[Dataset records]
※
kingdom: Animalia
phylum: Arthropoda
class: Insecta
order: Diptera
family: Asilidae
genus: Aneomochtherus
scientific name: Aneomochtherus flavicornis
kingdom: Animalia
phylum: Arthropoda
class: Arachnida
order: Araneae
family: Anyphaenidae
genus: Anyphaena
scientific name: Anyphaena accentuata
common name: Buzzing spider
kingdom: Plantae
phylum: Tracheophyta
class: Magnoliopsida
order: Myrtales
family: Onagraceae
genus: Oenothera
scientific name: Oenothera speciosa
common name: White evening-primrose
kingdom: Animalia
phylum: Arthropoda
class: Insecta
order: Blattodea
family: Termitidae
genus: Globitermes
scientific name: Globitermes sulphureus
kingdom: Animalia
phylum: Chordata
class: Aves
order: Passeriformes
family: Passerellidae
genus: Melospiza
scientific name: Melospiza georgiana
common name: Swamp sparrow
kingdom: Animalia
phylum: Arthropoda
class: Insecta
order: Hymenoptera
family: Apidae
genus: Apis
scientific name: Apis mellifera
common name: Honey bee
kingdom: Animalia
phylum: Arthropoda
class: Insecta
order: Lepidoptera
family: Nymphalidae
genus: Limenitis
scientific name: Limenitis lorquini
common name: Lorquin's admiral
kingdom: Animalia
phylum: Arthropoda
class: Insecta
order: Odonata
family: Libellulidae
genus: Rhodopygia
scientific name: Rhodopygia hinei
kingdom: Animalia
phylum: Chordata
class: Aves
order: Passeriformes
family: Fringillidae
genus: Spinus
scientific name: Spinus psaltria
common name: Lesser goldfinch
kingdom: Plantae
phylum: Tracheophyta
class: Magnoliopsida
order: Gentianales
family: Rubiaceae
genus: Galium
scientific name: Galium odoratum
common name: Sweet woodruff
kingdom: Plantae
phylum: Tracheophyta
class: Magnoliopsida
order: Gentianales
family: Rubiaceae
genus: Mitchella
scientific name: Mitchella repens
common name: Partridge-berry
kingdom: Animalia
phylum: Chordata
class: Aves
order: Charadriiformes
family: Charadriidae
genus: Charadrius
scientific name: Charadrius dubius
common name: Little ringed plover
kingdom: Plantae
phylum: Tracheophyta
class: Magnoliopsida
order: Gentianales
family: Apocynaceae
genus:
※
EXERCISE DIRECTIONS:
Copy every line of all the records above word for word, keeping the same order.

THE COMPLETED TASK:
kingdom: Animalia
phylum: Arthropoda
class: Insecta
order: Diptera
family: Asilidae
genus: Aneomochtherus
scientific name: Aneomochtherus flavicornis
kingdom: Animalia
phylum: Arthropoda
class: Arachnida
order: Araneae
family: Anyphaenidae
genus: Anyphaena
scientific name: Anyphaena accentuata
common name: Buzzing spider
kingdom: Plantae
phylum: Tracheophyta
class: Magnoliopsida
order: Myrtales
family: Onagraceae
genus: Oenothera
scientific name: Oenothera speciosa
common name: White evening-primrose
kingdom: Animalia
phylum: Arthropoda
class: Insecta
order: Blattodea
family: Termitidae
genus: Globitermes
scientific name: Globitermes sulphureus
kingdom: Animalia
phylum: Chordata
class: Aves
order: Passeriformes
family: Passerellidae
genus: Melospiza
scientific name: Melospiza georgiana
common name: Swamp sparrow
kingdom: Animalia
phylum: Arthropoda
class: Insecta
order: Hymenoptera
family: Apidae
genus: Apis
scientific name: Apis mellifera
common name: Honey bee
kingdom: Animalia
phylum: Arthropoda
class: Insecta
order: Lepidoptera
family: Nymphalidae
genus: Limenitis
scientific name: Limenitis lorquini
common name: Lorquin's admiral
kingdom: Animalia
phylum: Arthropoda
class: Insecta
order: Odonata
family: Libellulidae
genus: Rhodopygia
scientific name: Rhodopygia hinei
kingdom: Animalia
phylum: Chordata
class: Aves
order: Passeriformes
family: Fringillidae
genus: Spinus
scientific name: Spinus psaltria
common name: Lesser goldfinch
kingdom: Plantae
phylum: Tracheophyta
class: Magnoliopsida
order: Gentianales
family: Rubiaceae
genus: Galium
scientific name: Galium odoratum
common name: Sweet woodruff
kingdom: Plantae
phylum: Tracheophyta
class: Magnoliopsida
order: Gentianales
family: Rubiaceae
genus: Mitchella
scientific name: Mitchella repens
common name: Partridge-berry
kingdom: Animalia
phylum: Chordata
class: Aves
order: Charadriiformes
family: Charadriidae
genus: Charadrius
scientific name: Charadrius dubius
common name: Little ringed plover
kingdom: Plantae
phylum: Tracheophyta
class: Magnoliopsida
order: Gentianales
family: Apocynaceae
genus:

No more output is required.